### [What the task requires]
Verbatim transcription with images omitted: return the entries below in full.

### [Exercise inputs]
---
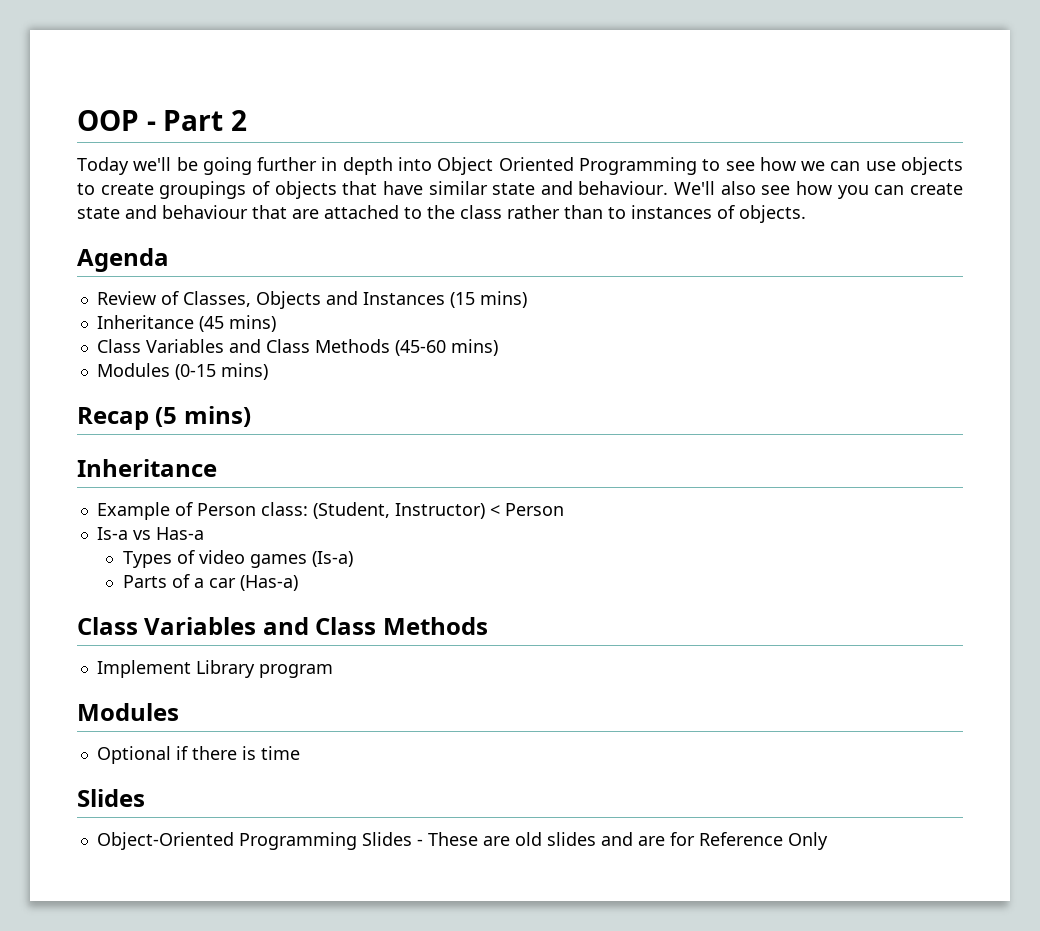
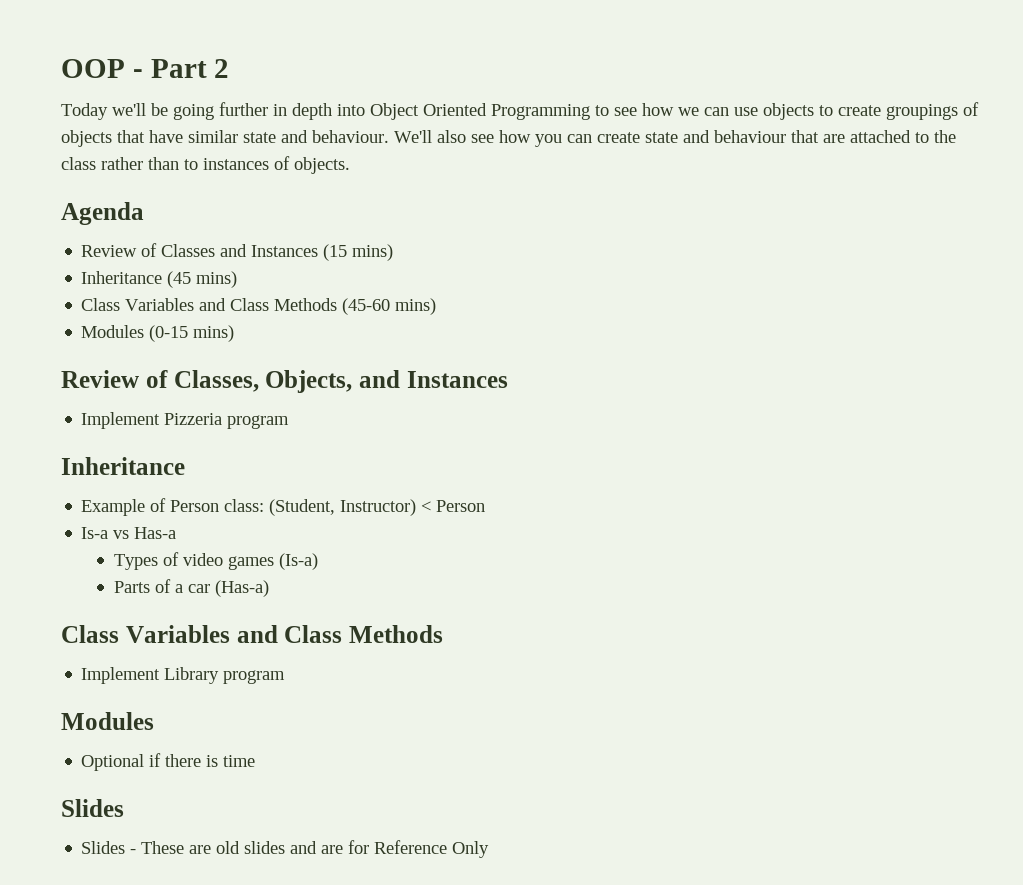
[182,291,321,309] Classes, Objects -> [161,244,216,257] Classes
[77,406,251,430] Recap (5 mins) -> [61,370,508,393] [81,412,290,429] Review of Classes, Objects, and Instances // Implement Pizzeria program
[96,832,357,850] Object-Oriented Programming -> (124, 808) none

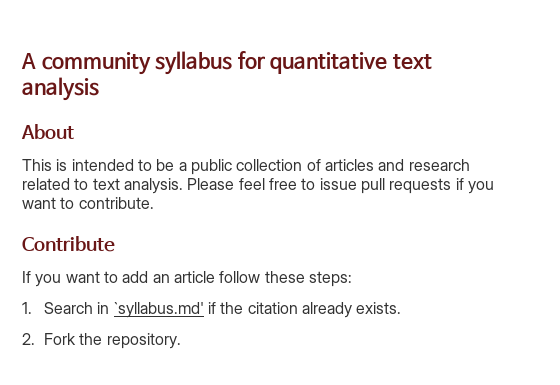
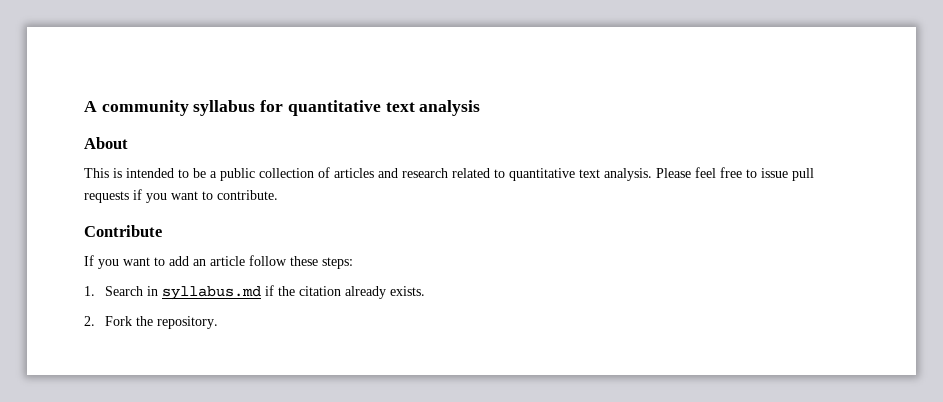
(89, 184) none -> [509,168,575,181] quantitative
[113,302,204,318] `syllabus.md' -> [162,286,262,300] syllabus.md

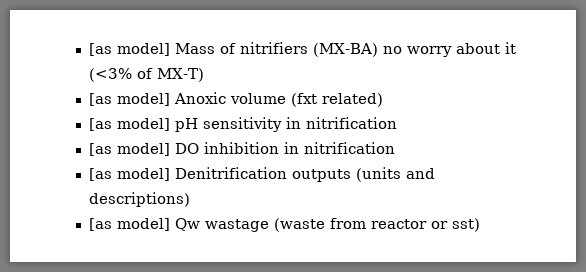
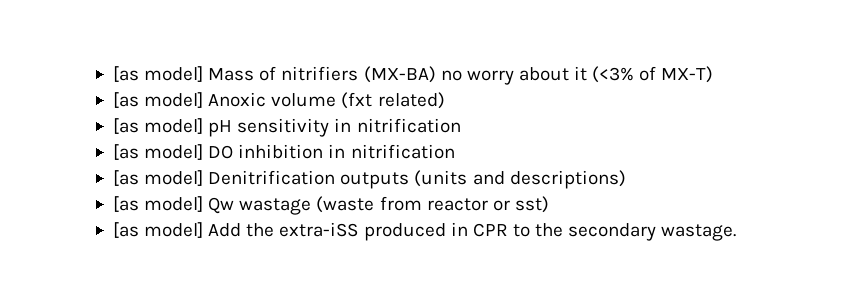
(480, 225) none -> [112,222,737,241] // [as model] Add the extra-iSS produced in CPR to the secondary wastage.

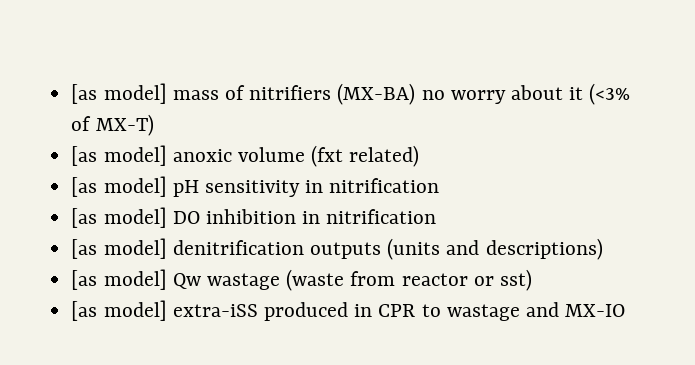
[112,66,255,82] [as model] Mass -> [71,83,219,104] [as model] mass
[208,92,267,107] Anoxic -> [172,149,232,162] anoxic
[208,170,336,185] Denitrification -> [172,240,304,255] denitrification
[208,223,275,237] Add the -> (167, 310) none
[535,223,737,241] the secondary wastage. -> [446,302,626,321] wastage and MX-IO

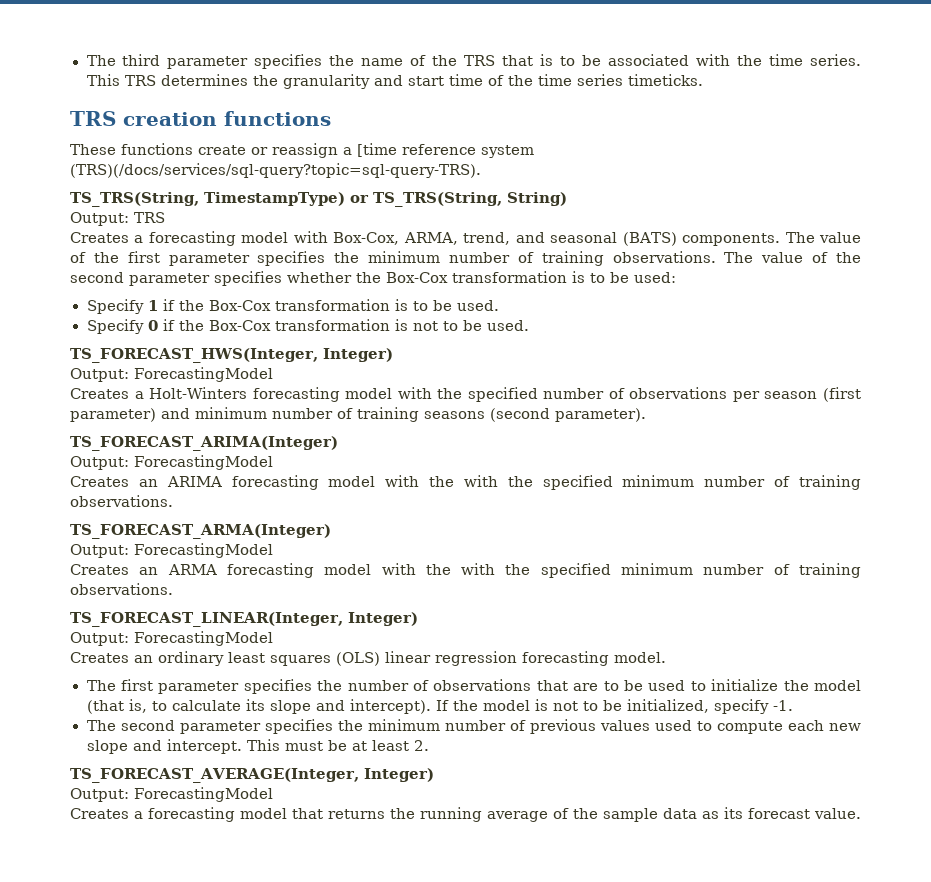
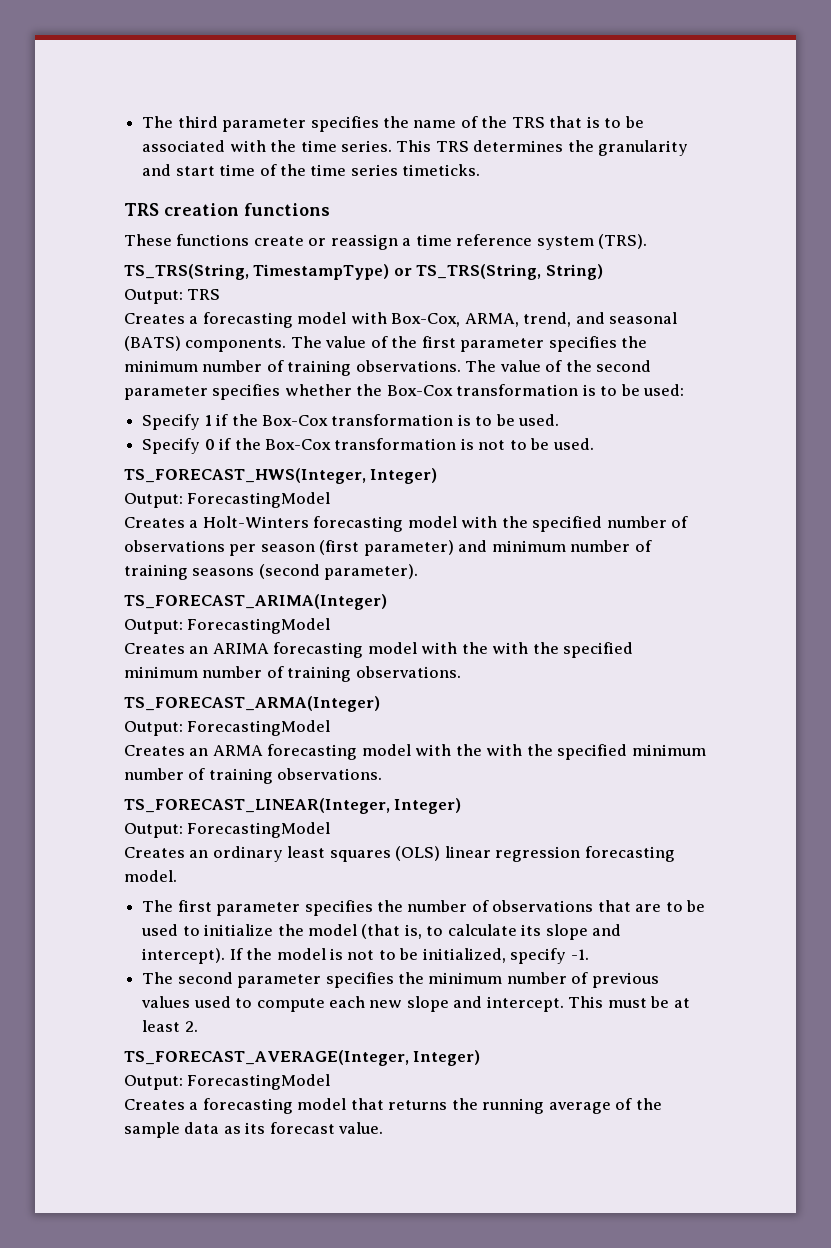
[357,143,397,157] [time -> [415,234,452,246] time
[70,163,481,178] (TRS)(/docs/services/sql-query?topic=sql-query-TRS). -> [598,234,648,249] (TRS).

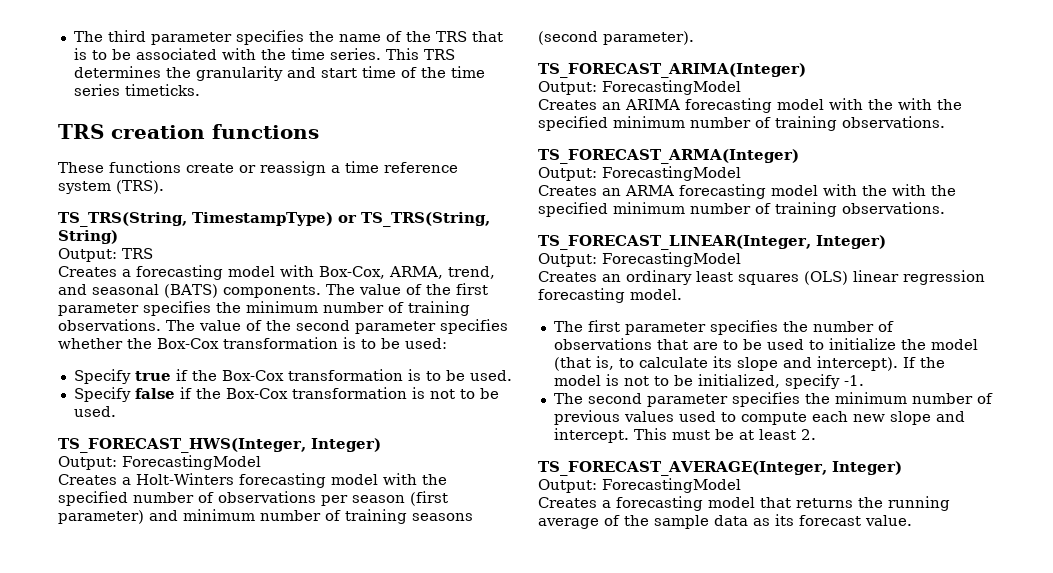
[204,415,212,426] 1 -> [134,371,171,381] true
[204,439,215,450] 0 -> [134,388,175,399] false

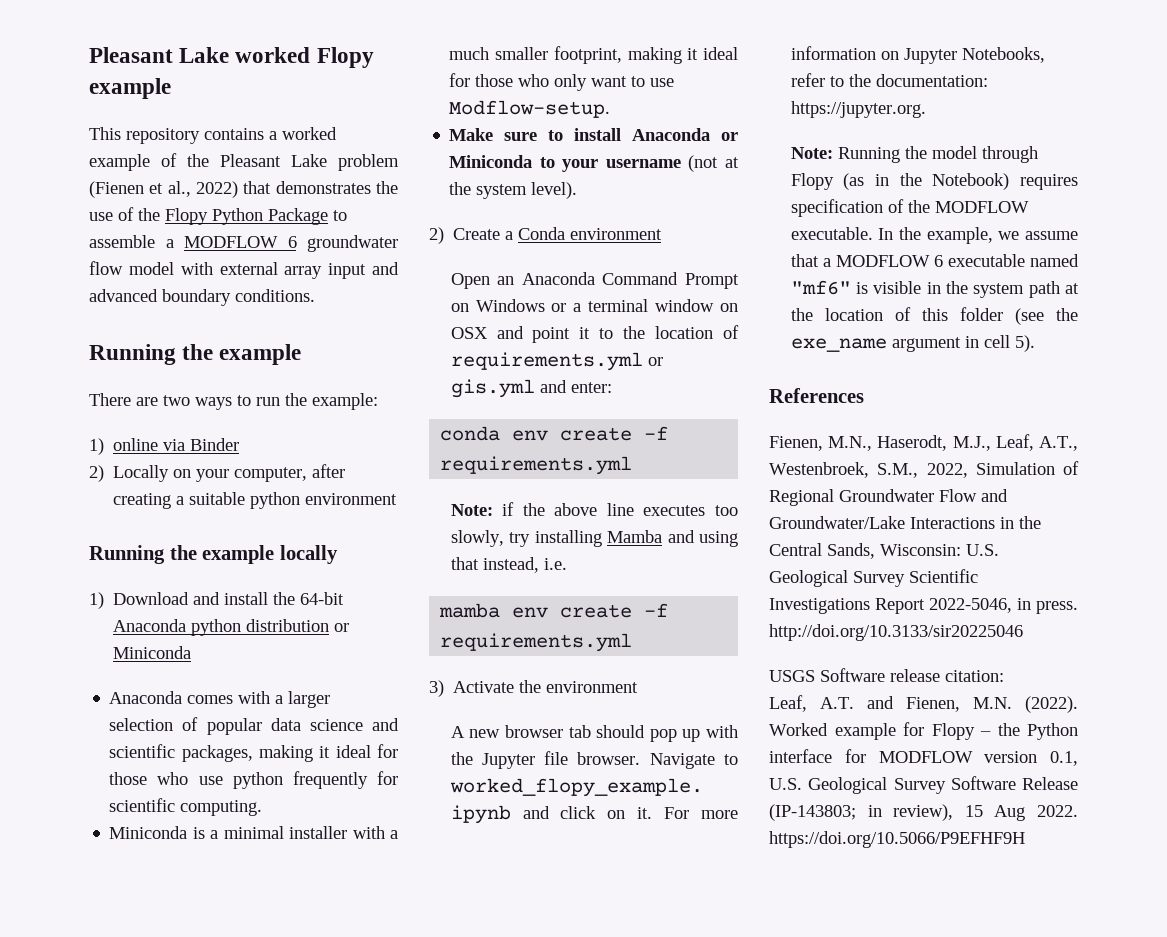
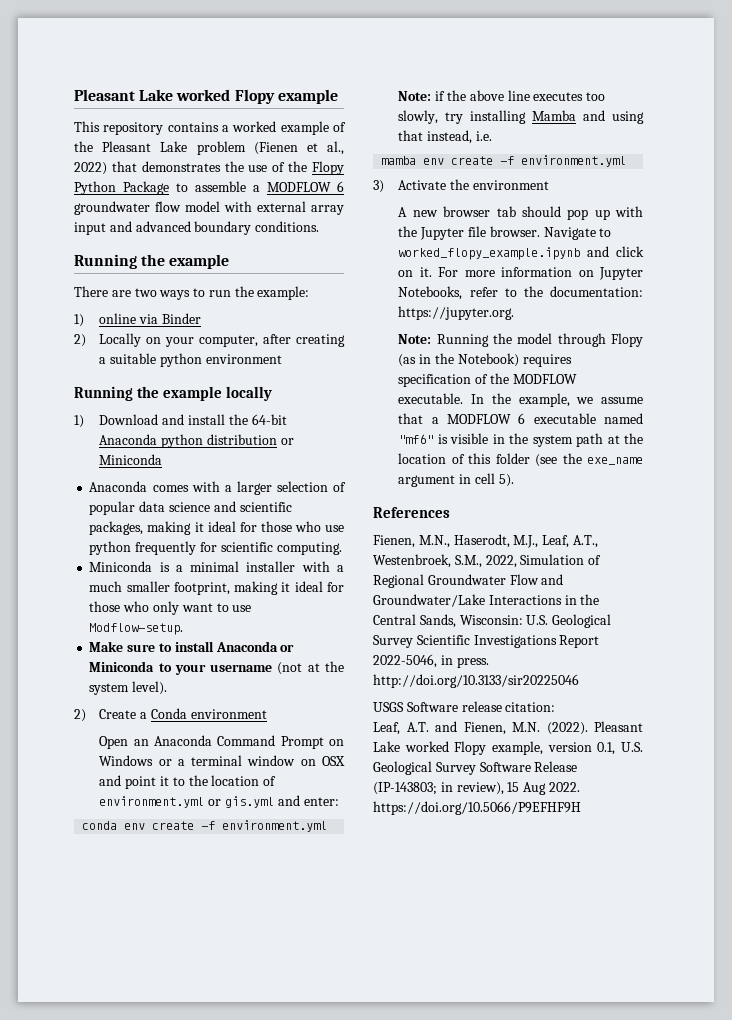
[450,352,643,371] requirements.yml -> [99,796,205,808] environment.yml
[440,456,633,475] requirements.yml -> [222,820,328,832] environment.yml
[440,633,633,652] requirements.yml -> [521,155,627,167] environment.yml
[769,722,1078,740] [769,749,973,763] Worked example for Flopy – the Python interface for MODFLOW -> [594,721,643,732] [373,741,543,755] Pleasant Lake worked Flopy example,

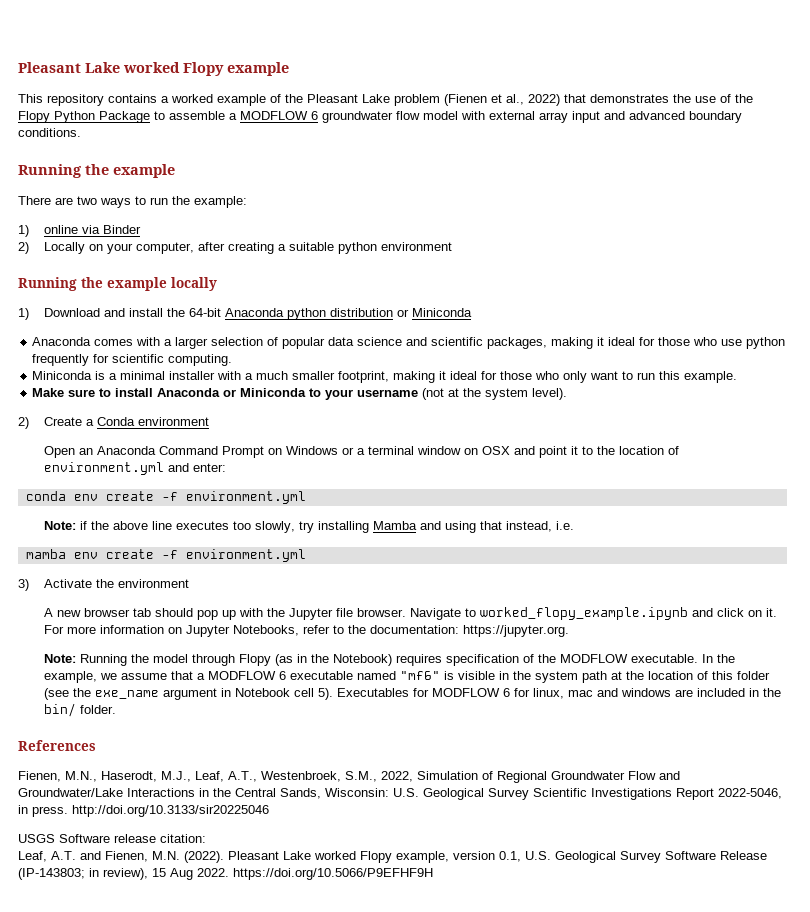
[232,605,252,612] [89,623,184,635] use Modflow-setup. -> [637,371,738,383] run this example.
[208,796,274,808] or gis.yml -> (164, 468) none
(472, 479) none -> [234,688,290,697] Notebook
(514, 480) none -> [336,688,781,699] [43,703,116,717] Executables for MODFLOW 6 for linux, mac and windows are included in the bin/ folder.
---
### [Task result]
[182,291,321,309] Classes, Objects -> [161,244,216,257] Classes
[77,406,251,430] Recap (5 mins) -> [61,370,508,393] [81,412,290,429] Review of Classes, Objects, and Instances // Implement Pizzeria program
[96,832,357,850] Object-Oriented Programming -> (124, 808) none

(89, 184) none -> [509,168,575,181] quantitative
[113,302,204,318] `syllabus.md' -> [162,286,262,300] syllabus.md

(480, 225) none -> [112,222,737,241] // [as model] Add the extra-iSS produced in CPR to the secondary wastage.

[112,66,255,82] [as model] Mass -> [71,83,219,104] [as model] mass
[208,92,267,107] Anoxic -> [172,149,232,162] anoxic
[208,170,336,185] Denitrification -> [172,240,304,255] denitrification
[208,223,275,237] Add the -> (167, 310) none
[535,223,737,241] the secondary wastage. -> [446,302,626,321] wastage and MX-IO

[357,143,397,157] [time -> [415,234,452,246] time
[70,163,481,178] (TRS)(/docs/services/sql-query?topic=sql-query-TRS). -> [598,234,648,249] (TRS).

[204,415,212,426] 1 -> [134,371,171,381] true
[204,439,215,450] 0 -> [134,388,175,399] false

[450,352,643,371] requirements.yml -> [99,796,205,808] environment.yml
[440,456,633,475] requirements.yml -> [222,820,328,832] environment.yml
[440,633,633,652] requirements.yml -> [521,155,627,167] environment.yml
[769,722,1078,740] [769,749,973,763] Worked example for Flopy – the Python interface for MODFLOW -> [594,721,643,732] [373,741,543,755] Pleasant Lake worked Flopy example,

[232,605,252,612] [89,623,184,635] use Modflow-setup. -> [637,371,738,383] run this example.
[208,796,274,808] or gis.yml -> (164, 468) none
(472, 479) none -> [234,688,290,697] Notebook
(514, 480) none -> [336,688,781,699] [43,703,116,717] Executables for MODFLOW 6 for linux, mac and windows are included in the bin/ folder.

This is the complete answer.